Your objective ->
Look through the material below and copy exactly the lines from the line with "by morning. That" to the line with "CHECK IT OUT!", those two lines included.
= Beginning of Section =
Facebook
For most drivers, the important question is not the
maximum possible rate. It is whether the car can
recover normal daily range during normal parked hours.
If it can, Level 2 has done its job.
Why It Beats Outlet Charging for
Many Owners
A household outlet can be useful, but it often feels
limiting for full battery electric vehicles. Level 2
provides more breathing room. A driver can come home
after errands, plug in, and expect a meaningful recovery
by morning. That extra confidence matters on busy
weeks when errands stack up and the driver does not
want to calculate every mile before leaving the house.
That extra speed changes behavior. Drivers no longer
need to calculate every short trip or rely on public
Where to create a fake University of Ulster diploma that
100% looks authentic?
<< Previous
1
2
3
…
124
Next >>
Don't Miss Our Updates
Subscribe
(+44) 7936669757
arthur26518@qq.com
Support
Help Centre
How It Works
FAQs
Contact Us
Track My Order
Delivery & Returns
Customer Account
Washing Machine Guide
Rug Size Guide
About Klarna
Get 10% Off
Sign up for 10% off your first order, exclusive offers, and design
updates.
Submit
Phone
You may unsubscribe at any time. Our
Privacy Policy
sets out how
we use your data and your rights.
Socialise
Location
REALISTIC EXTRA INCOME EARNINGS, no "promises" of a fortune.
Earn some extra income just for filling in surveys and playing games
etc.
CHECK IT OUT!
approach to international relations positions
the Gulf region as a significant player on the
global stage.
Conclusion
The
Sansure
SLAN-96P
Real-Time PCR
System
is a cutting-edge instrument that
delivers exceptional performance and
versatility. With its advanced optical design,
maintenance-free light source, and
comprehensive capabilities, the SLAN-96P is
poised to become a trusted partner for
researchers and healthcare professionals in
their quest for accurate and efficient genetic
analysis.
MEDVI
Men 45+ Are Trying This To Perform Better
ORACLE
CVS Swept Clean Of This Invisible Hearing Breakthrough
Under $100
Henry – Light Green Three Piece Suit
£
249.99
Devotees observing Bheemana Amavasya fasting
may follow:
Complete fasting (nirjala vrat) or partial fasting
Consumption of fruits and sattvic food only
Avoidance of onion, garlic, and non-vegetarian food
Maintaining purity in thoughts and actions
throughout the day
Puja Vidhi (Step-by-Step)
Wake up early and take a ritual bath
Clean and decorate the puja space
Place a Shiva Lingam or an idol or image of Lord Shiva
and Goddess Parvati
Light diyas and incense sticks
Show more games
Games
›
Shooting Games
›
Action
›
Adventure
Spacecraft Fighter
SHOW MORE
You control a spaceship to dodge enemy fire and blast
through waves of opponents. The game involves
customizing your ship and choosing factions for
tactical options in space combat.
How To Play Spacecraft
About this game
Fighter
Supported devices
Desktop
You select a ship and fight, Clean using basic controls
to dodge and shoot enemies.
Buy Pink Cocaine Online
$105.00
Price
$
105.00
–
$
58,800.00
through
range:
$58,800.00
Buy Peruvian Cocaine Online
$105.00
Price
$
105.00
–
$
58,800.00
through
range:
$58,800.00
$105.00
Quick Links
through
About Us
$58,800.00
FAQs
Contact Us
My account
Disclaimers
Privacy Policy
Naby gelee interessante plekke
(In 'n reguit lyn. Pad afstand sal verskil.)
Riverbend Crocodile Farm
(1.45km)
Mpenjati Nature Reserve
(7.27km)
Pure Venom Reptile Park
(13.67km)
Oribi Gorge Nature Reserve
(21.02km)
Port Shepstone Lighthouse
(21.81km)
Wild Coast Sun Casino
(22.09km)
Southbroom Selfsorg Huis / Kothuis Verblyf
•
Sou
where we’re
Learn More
= End of Section =
Result for this task ->
by morning. That extra confidence matters on busy
weeks when errands stack up and the driver does not
want to calculate every mile before leaving the house.
That extra speed changes behavior. Drivers no longer
need to calculate every short trip or rely on public
Where to create a fake University of Ulster diploma that
100% looks authentic?
<< Previous
1
2
3
…
124
Next >>
Don't Miss Our Updates
Subscribe
(+44) 7936669757
arthur26518@qq.com
Support
Help Centre
How It Works
FAQs
Contact Us
Track My Order
Delivery & Returns
Customer Account
Washing Machine Guide
Rug Size Guide
About Klarna
Get 10% Off
Sign up for 10% off your first order, exclusive offers, and design
updates.
Submit
Phone
You may unsubscribe at any time. Our
Privacy Policy
sets out how
we use your data and your rights.
Socialise
Location
REALISTIC EXTRA INCOME EARNINGS, no "promises" of a fortune.
Earn some extra income just for filling in surveys and playing games
etc.
CHECK IT OUT!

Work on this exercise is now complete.